En el resumen de los días que he pasado en esta ciudad tan grande, tan maravillosamente caótica, he vivido, con intensidad, con dolor, con risas, empujando mis límites, sintiendo todo, sintiendo nada, han sido dos años y medio de profundo aprendizaje. No podría reconocerme de quién salió de Ecuador hace no tanto tiempo atrás. Más atrevida, más decidida, tuve lugar para estirar mis alas, para probarlas, para romperlas y recomponerlas.
Salir de Quito me partió de nuevo, mis ojos dejaban llenos de lágrimas mi hogar, una vez más. Fue mi prerrogativa empezar de nuevo, lanzarme a la aventura. Vaya que ha sido una aventura. Vivir en una ciudad que te impulsa, que no descansa, no duerme. Encontrar gente que me inspira todos los días a ir por más, a no conformarme, a soñar más alto. Sí, porque los mexicanos podemos, y yo soy una, a mucha honra. Encontrarme, en mi multiculturalidad, en mi masculinidad, en mi feminidad, en mi poder, y tomarme en serio.

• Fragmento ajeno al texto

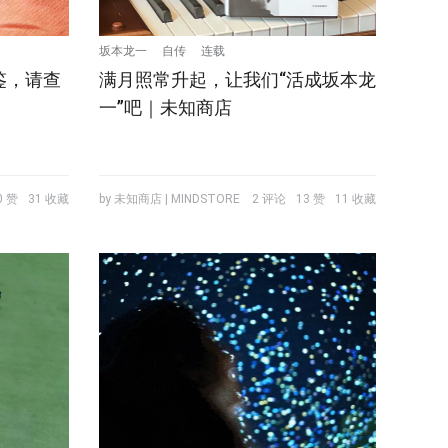
坂本龙一
自传
连载
鉴，请查
满月照常升起，让我们“活成坂本龙
一”吧｜未知商店
0 赞
31 收藏
by 未知商店 | MINDSTORE
2 评论
13 赞
11 收藏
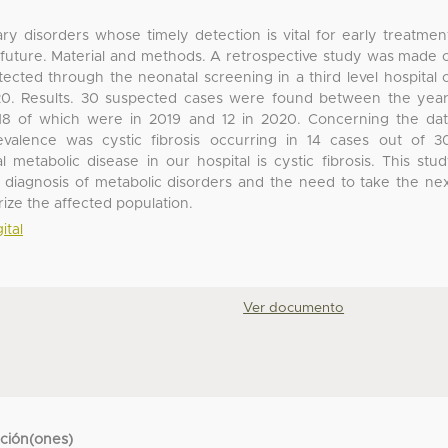
ry disorders whose timely detection is vital for early treatmen
 future. Material and methods. A retrospective study was made 
ected through the neonatal screening in a third level hospital 
020. Results. 30 suspected cases were found between the yea
 18 of which were in 2019 and 12 in 2020. Concerning the da
evalence was cystic fibrosis occurring in 14 cases out of 3
etabolic disease in our hospital is cystic fibrosis. This stu
l diagnosis of metabolic disorders and the need to take the ne
rize the affected population.
ital
Ver documento
cción(ones)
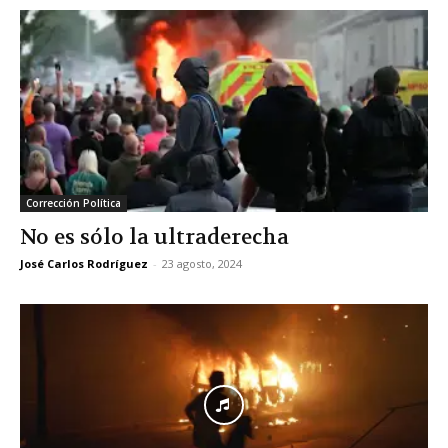
Corrección Política
No es sólo la ultraderecha
José Carlos Rodríguez
-
23 agosto, 2024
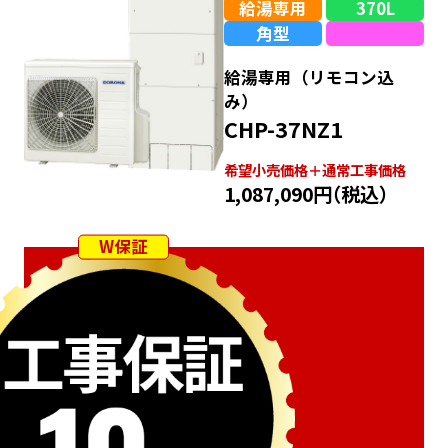
給湯専用
370L
角型
給湯専用（リモコン込
み）
CHP-37NZ1
希望⼩売価格＋通常⼯事価格
1,087,090円
（税込）
W保証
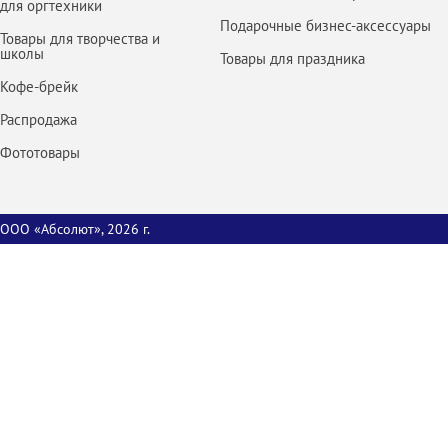
для оргтехники
Подарочные бизнес-аксессуары
Товары для творчества и
школы
Товары для праздника
Кофе-брейк
Распродажа
Фототовары
ООО «Абсолют», 2026 г.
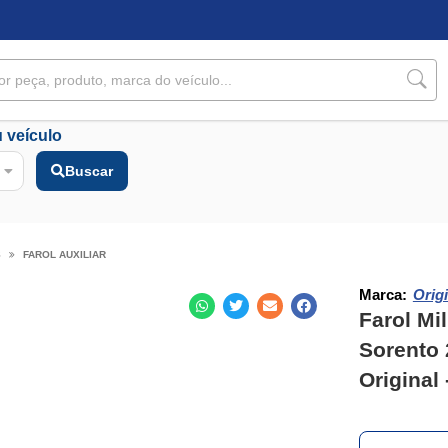
 veículo
Buscar
S
FAROL AUXILIAR
Marca:
Origi
Farol Mi
Sorento
Original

Escogí México, escogí venir aquí y sigo en mi convicción de hacer de este mi hogar. Esta semana me enamoré de nuevo de mi país, de mi ciudad, miré el amanecer desde sus alturas, trabajé haciendo lo que amo, fiel a mi misma, me di la oportunidad de conectar con gente que me importa, merodee por las calles de mi ciudad, entre los mercaditos con sus carpas color amarillo; me comí unas quesadillas en el mercado, fui al registro civil, tomé tequila y puse mi primer altar de día de muertos.
No ha sido fácil, pero nada que valga la pena lo es.